Grüner Smoothie

Veganmofo

Kinners, ich träum schon echt komische Sachen. Neulich zum Beispiel unterhielt ich mich im Traum mit ein paar Veganerinnen und eine sagte mir, sie ernähre sich ausschließlich von grünem Obst und Gemüse. Ich war total entsetzt und meinte, dass aber z.B. in rotem Gemüse auch „gute“ Inhaltsstoffe drin sind, wie z.B. Lycopin. Sie zeigte sich unbeeindruckt.

Ich muss sagen, ich messe träumen zwar keine große Bedeutung bei, aber gebe zu, dass ich bislang schon tendenziell eine Abneigung gegen grüne Smoothies hegte, denn meine Versuche mit Spinat oder Karottengrün waren alles andere als lecker (was vielleicht aber auch daran liegt, dass ich, ein bisschen übermotiviert, einfach zu viel verwendete) und bin auch ein bisschen vom Hype um die Smoothiefarbe genervt.

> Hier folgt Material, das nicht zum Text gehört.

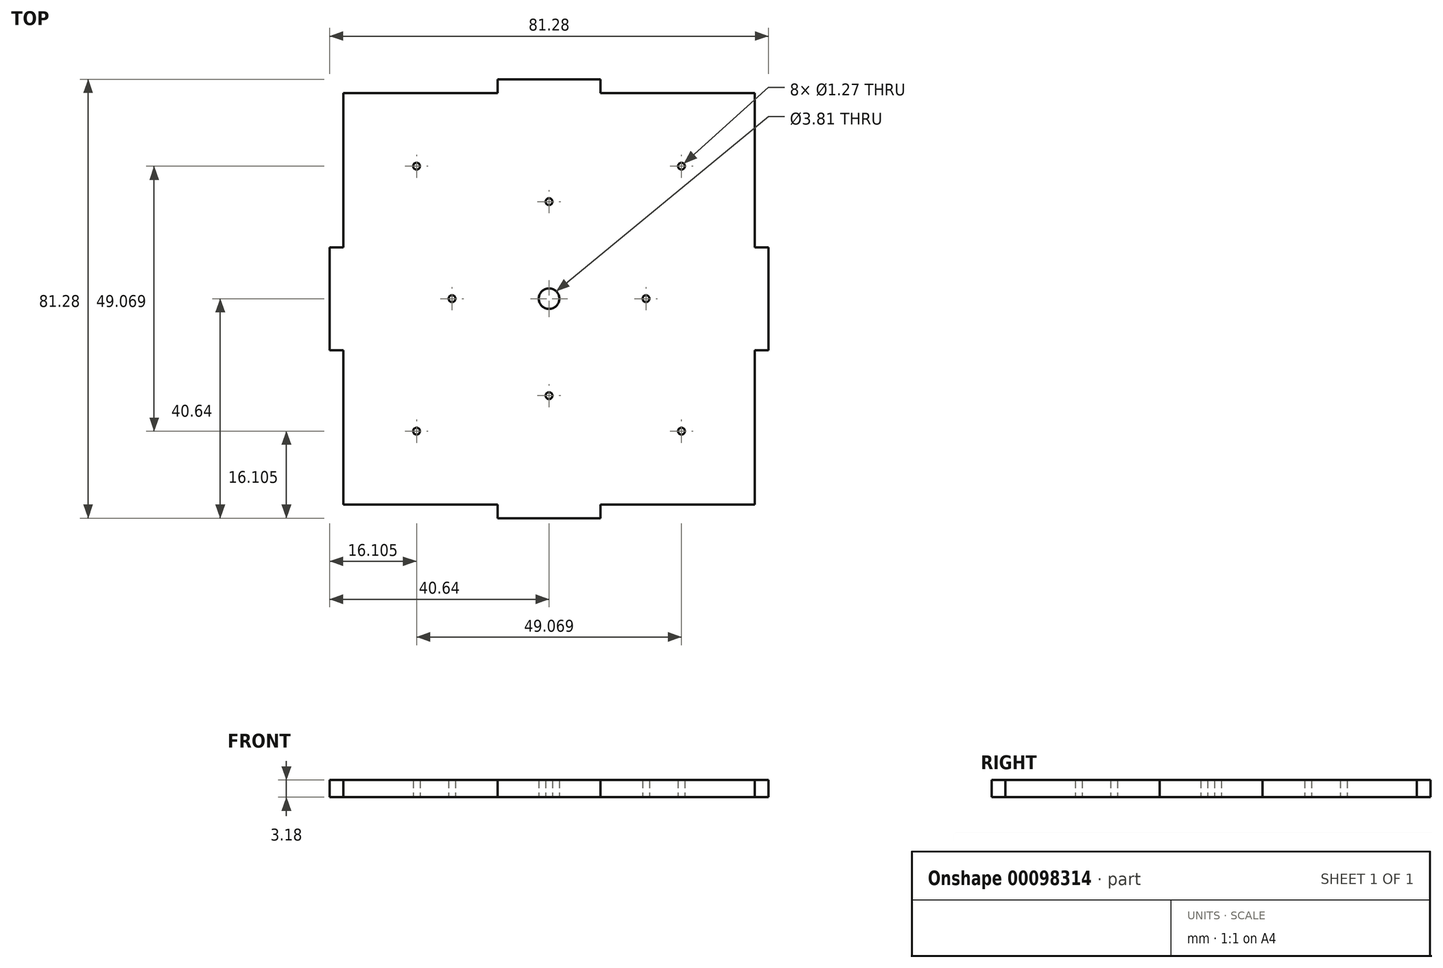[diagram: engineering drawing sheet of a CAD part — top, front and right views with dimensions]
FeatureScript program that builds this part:
annotation { "Feature Type Name" : "Feature", "Feature Type Description" : "" }
export const myFeature = defineFeature(function(context is Context, id is Id, definition is map)
    precondition{}
    {
        {
            var Q0;
            Q0=qCreatedBy(makeId("Top.planeOp"),FACE);
            var sketch = newSketch(context, id + "F0", { "sketchPlane" : qUnion([Q0])});
            skCircle(sketch, "E0", {"center": v(0, 17.96) * mm, "radius": 6.99 * mm, "construction": true});
            skCircle(sketch, "E1", {"center": v(-17.96, 0) * mm, "radius": 6.99 * mm, "construction": true});
            skCircle(sketch, "E2", {"center": v(0, -17.96) * mm, "radius": 6.99 * mm, "construction": true});
            skCircle(sketch, "E3", {"center": v(17.96, 0) * mm, "radius": 6.99 * mm, "construction": true});
            skCircle(sketch, "E4", {"center": v(24.53, 24.53) * mm, "radius": 6.99 * mm, "construction": true});
            skCircle(sketch, "E5", {"center": v(-24.53, 24.53) * mm, "radius": 6.99 * mm, "construction": true});
            skCircle(sketch, "E6", {"center": v(-24.53, -24.53) * mm, "radius": 6.99 * mm, "construction": true});
            skCircle(sketch, "E7", {"center": v(24.53, -24.53) * mm, "radius": 6.99 * mm, "construction": true});
            skLineSegment(sketch, "E8", {"start": v(-17.96, 0) * mm, "end": v(0, 17.96) * mm, "construction": true});
            skLineSegment(sketch, "E9", {"start": v(17.96, 0) * mm, "end": v(0, 17.96) * mm, "construction": true});
            skLineSegment(sketch, "E10", {"start": v(0, -17.96) * mm, "end": v(-17.96, 0) * mm, "construction": true});
            skLineSegment(sketch, "E11", {"start": v(0, -17.96) * mm, "end": v(17.96, 0) * mm, "construction": true});
            skLineSegment(sketch, "E12", {"start": v(-24.53, -24.53) * mm, "end": v(24.53, 24.53) * mm, "construction": true});
            skLineSegment(sketch, "E13", {"start": v(-24.53, 24.53) * mm, "end": v(24.53, -24.53) * mm, "construction": true});
            skLineSegment(sketch, "E14", {"start": v(0, 17.96) * mm, "end": v(24.53, 24.53) * mm, "construction": true});
            skLineSegment(sketch, "E15", {"start": v(-38.1, 38.1) * mm, "end": v(-9.53, 38.1) * mm});
            skLineSegment(sketch, "E16", {"start": v(-9.52, 38.1) * mm, "end": v(-9.52, 40.64) * mm});
            skLineSegment(sketch, "E17", {"start": v(-9.53, 40.64) * mm, "end": v(9.52, 40.64) * mm});
            skLineSegment(sketch, "E18", {"start": v(9.53, 40.64) * mm, "end": v(9.53, 38.1) * mm});
            skLineSegment(sketch, "E19", {"start": v(9.53, 38.1) * mm, "end": v(38.1, 38.1) * mm});
            skLineSegment(sketch, "E20", {"start": v(38.1, 38.1) * mm, "end": v(38.1, 9.53) * mm});
            skLineSegment(sketch, "E21", {"start": v(38.1, 9.53) * mm, "end": v(40.64, 9.53) * mm});
            skLineSegment(sketch, "E22", {"start": v(40.64, 9.53) * mm, "end": v(40.64, -9.52) * mm});
            skLineSegment(sketch, "E23", {"start": v(40.64, -9.52) * mm, "end": v(38.1, -9.52) * mm});
            skLineSegment(sketch, "E24", {"start": v(38.1, -9.52) * mm, "end": v(38.1, -38.1) * mm});
            skLineSegment(sketch, "E25", {"start": v(38.1, -38.1) * mm, "end": v(9.53, -38.1) * mm});
            skLineSegment(sketch, "E26", {"start": v(9.53, -38.1) * mm, "end": v(9.53, -40.64) * mm});
            skLineSegment(sketch, "E27", {"start": v(9.52, -40.64) * mm, "end": v(-9.53, -40.64) * mm});
            skLineSegment(sketch, "E28", {"start": v(-9.52, -40.64) * mm, "end": v(-9.52, -38.1) * mm});
            skLineSegment(sketch, "E29", {"start": v(-9.53, -38.1) * mm, "end": v(-38.1, -38.1) * mm});
            skLineSegment(sketch, "E30", {"start": v(-38.1, -38.1) * mm, "end": v(-38.1, -9.52) * mm});
            skLineSegment(sketch, "E31", {"start": v(-38.1, -9.52) * mm, "end": v(-40.64, -9.52) * mm});
            skLineSegment(sketch, "E32", {"start": v(-40.64, -9.52) * mm, "end": v(-40.64, 9.53) * mm});
            skLineSegment(sketch, "E33", {"start": v(-40.64, 9.53) * mm, "end": v(-38.1, 9.53) * mm});
            skLineSegment(sketch, "E34", {"start": v(-38.1, 9.53) * mm, "end": v(-38.1, 38.1) * mm});
            skCircle(sketch, "E35", {"center": v(0, 0) * mm, "radius": 1.9 * mm});
            skCircle(sketch, "E36", {"center": v(-24.53, 24.53) * mm, "radius": 0.64 * mm});
            skCircle(sketch, "E37", {"center": v(0, 17.96) * mm, "radius": 0.64 * mm});
            skCircle(sketch, "E38", {"center": v(24.53, 24.53) * mm, "radius": 0.64 * mm});
            skCircle(sketch, "E39", {"center": v(17.96, 0) * mm, "radius": 0.64 * mm});
            skCircle(sketch, "E40", {"center": v(-17.96, 0) * mm, "radius": 0.64 * mm});
            skCircle(sketch, "E41", {"center": v(-24.53, -24.53) * mm, "radius": 0.64 * mm});
            skCircle(sketch, "E42", {"center": v(0, -17.96) * mm, "radius": 0.64 * mm});
            skCircle(sketch, "E43", {"center": v(24.53, -24.53) * mm, "radius": 0.64 * mm});
            skSolve(sketch);
        }
        {
            var Q0;
            Q0 = qSketchRegion(id + "F0", true);
            extrude(context, id + "F1", {"entities" : qUnion([Q0]), "depth" : 3.17 * mm});
        }
    });
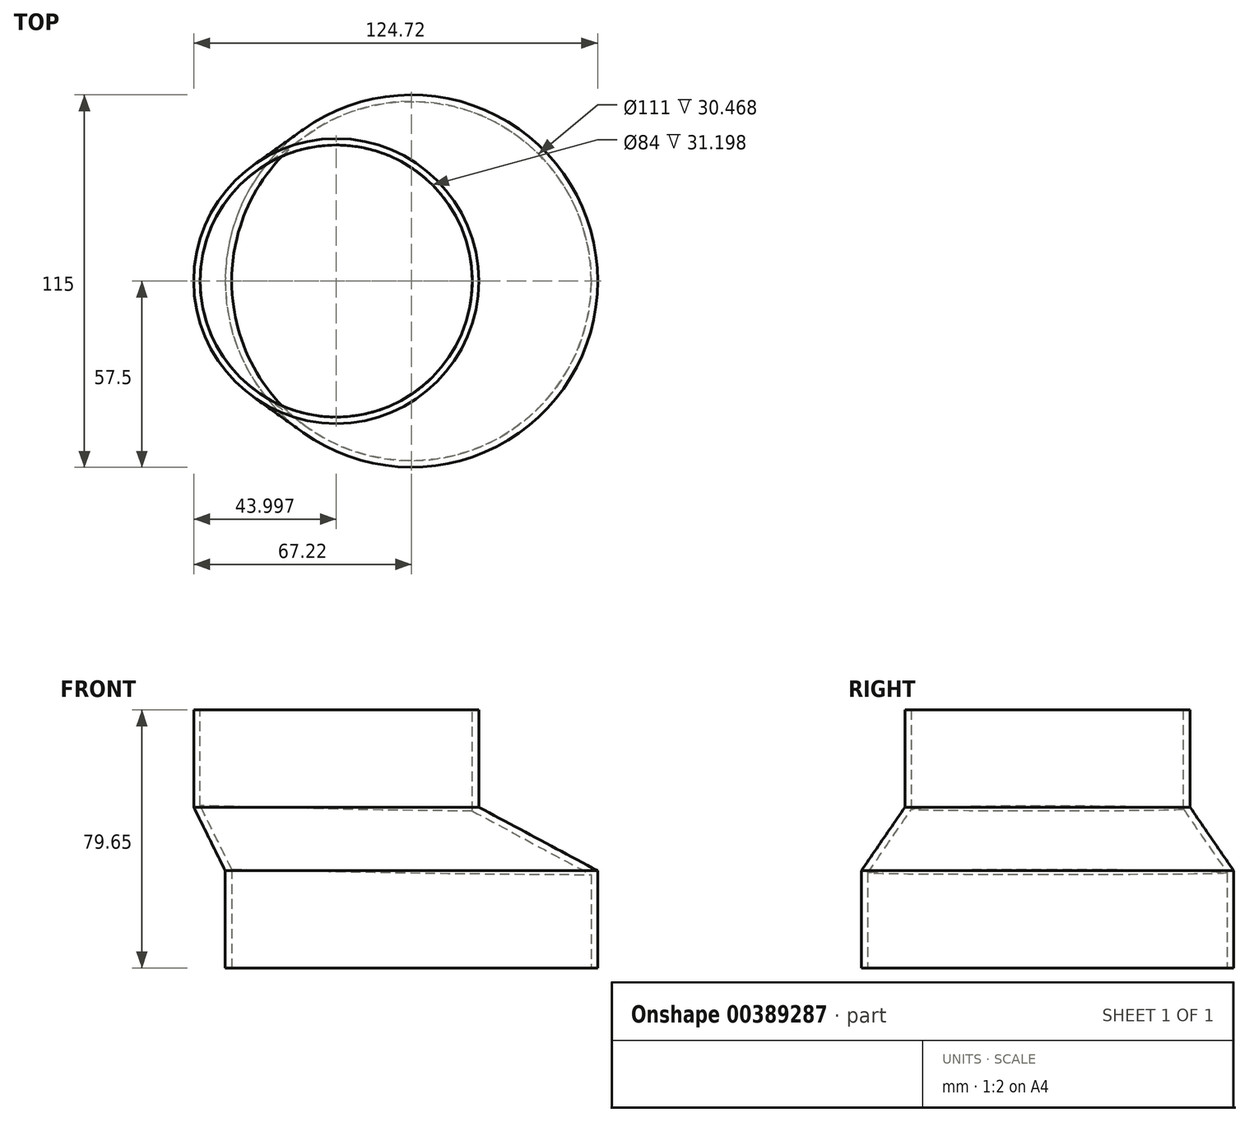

Dennoch fand ich es aus Ironiegründen ganz lustig, der Sache noch mal eine Chance zu geben und versuchte es an just jenem Morgen also mit Romana-Salat als geschmacklichen Gegenpol zum Obst. Und tadaaa, die Mischung schmeckte mir. Vielleicht gibt es da draußen ja noch mehr Skeptiker. Und selbst, wenn ich nach wie vor überzeugt davon bin, dass selbstgemachte Smoothies immer gesund sind, egal ob grün, gelb, lila oder rot, kann ein bisschen Abwechslung ja niemals schaden, daher gibt’s einfach mal das Rezept.

Grüner Smoothie

Für ca. 1 Liter benötigt ihr:

♥ 1 Mango

♥ 1 kleine Banane

♥ 1 Apfel

♥ 1 kleinen Romana-Salat (wie man sie im 2er oder 3er Pack bekommt)

♥ 250-350 ml Wasser

♥ Gewürze nach Wahl

Zubereitung:

1. Apfel waschen, vierteln und das Kerngehäuse herausschneiden, zumindest sofern ihr keinen Hochleistungsmixer hat, der auch so etwas rückstandslos fein bekommt.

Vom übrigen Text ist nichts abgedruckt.